YOUR GOAL: Copy out the material below word for word, keeping every line and its order unchanged.
============
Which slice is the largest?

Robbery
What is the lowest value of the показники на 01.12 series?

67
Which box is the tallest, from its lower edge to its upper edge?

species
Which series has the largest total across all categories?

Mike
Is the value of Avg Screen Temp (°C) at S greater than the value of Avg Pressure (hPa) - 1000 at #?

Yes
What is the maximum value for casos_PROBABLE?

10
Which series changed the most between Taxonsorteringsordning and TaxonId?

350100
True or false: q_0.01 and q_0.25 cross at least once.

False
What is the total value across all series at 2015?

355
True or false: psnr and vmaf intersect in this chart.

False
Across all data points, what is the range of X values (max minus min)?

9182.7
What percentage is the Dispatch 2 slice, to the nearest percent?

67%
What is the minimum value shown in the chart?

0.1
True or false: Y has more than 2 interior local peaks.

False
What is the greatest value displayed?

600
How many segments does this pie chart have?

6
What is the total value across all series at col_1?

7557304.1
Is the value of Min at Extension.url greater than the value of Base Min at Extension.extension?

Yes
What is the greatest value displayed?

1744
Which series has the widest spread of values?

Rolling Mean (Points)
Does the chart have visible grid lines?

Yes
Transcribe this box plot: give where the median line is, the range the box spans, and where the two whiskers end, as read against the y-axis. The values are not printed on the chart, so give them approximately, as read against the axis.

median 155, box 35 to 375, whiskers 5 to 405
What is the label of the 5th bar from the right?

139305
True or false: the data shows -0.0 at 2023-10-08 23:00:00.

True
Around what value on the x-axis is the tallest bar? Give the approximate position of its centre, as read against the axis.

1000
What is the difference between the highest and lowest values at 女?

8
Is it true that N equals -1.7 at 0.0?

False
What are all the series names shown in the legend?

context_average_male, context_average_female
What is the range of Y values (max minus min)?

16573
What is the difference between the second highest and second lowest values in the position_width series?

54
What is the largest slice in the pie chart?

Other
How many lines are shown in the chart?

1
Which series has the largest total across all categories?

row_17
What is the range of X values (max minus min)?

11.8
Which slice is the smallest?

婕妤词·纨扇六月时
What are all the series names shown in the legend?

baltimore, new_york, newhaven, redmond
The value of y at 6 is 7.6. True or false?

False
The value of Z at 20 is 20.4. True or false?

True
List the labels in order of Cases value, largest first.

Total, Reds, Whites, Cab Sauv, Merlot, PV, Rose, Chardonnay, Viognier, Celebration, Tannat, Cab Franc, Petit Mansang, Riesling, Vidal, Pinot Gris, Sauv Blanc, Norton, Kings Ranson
============
EXERCISE ANSWER:
Which slice is the largest?

Robbery
What is the lowest value of the показники на 01.12 series?

67
Which box is the tallest, from its lower edge to its upper edge?

species
Which series has the largest total across all categories?

Mike
Is the value of Avg Screen Temp (°C) at S greater than the value of Avg Pressure (hPa) - 1000 at #?

Yes
What is the maximum value for casos_PROBABLE?

10
Which series changed the most between Taxonsorteringsordning and TaxonId?

350100
True or false: q_0.01 and q_0.25 cross at least once.

False
What is the total value across all series at 2015?

355
True or false: psnr and vmaf intersect in this chart.

False
Across all data points, what is the range of X values (max minus min)?

9182.7
What percentage is the Dispatch 2 slice, to the nearest percent?

67%
What is the minimum value shown in the chart?

0.1
True or false: Y has more than 2 interior local peaks.

False
What is the greatest value displayed?

600
How many segments does this pie chart have?

6
What is the total value across all series at col_1?

7557304.1
Is the value of Min at Extension.url greater than the value of Base Min at Extension.extension?

Yes
What is the greatest value displayed?

1744
Which series has the widest spread of values?

Rolling Mean (Points)
Does the chart have visible grid lines?

Yes
Transcribe this box plot: give where the median line is, the range the box spans, and where the two whiskers end, as read against the y-axis. The values are not printed on the chart, so give them approximately, as read against the axis.

median 155, box 35 to 375, whiskers 5 to 405
What is the label of the 5th bar from the right?

139305
True or false: the data shows -0.0 at 2023-10-08 23:00:00.

True
Around what value on the x-axis is the tallest bar? Give the approximate position of its centre, as read against the axis.

1000
What is the difference between the highest and lowest values at 女?

8
Is it true that N equals -1.7 at 0.0?

False
What are all the series names shown in the legend?

context_average_male, context_average_female
What is the range of Y values (max minus min)?

16573
What is the difference between the second highest and second lowest values in the position_width series?

54
What is the largest slice in the pie chart?

Other
How many lines are shown in the chart?

1
Which series has the largest total across all categories?

row_17
What is the range of X values (max minus min)?

11.8
Which slice is the smallest?

婕妤词·纨扇六月时
What are all the series names shown in the legend?

baltimore, new_york, newhaven, redmond
The value of y at 6 is 7.6. True or false?

False
The value of Z at 20 is 20.4. True or false?

True
List the labels in order of Cases value, largest first.

Total, Reds, Whites, Cab Sauv, Merlot, PV, Rose, Chardonnay, Viognier, Celebration, Tannat, Cab Franc, Petit Mansang, Riesling, Vidal, Pinot Gris, Sauv Blanc, Norton, Kings Ranson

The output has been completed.